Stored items
------------------------------------

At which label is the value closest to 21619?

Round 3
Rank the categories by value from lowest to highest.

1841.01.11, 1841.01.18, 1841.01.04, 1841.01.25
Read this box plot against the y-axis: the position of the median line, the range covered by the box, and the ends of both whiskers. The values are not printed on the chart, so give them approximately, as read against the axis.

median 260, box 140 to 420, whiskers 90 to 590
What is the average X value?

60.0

------------------------------------

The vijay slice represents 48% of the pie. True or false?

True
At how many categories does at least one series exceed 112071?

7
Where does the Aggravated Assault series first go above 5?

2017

------------------------------------

- [Your assignment]: Could you arrange everything from the line containing "At which label is the value closest to 21619?" down to the line containing "Rank the categories" as a JSON list of strings, one string per line and no blank lines?

- [Your response]:
[
  "At which label is the value closest to 21619?",
  "Round 3",
  "Rank the categories by value from lowest to highest."
]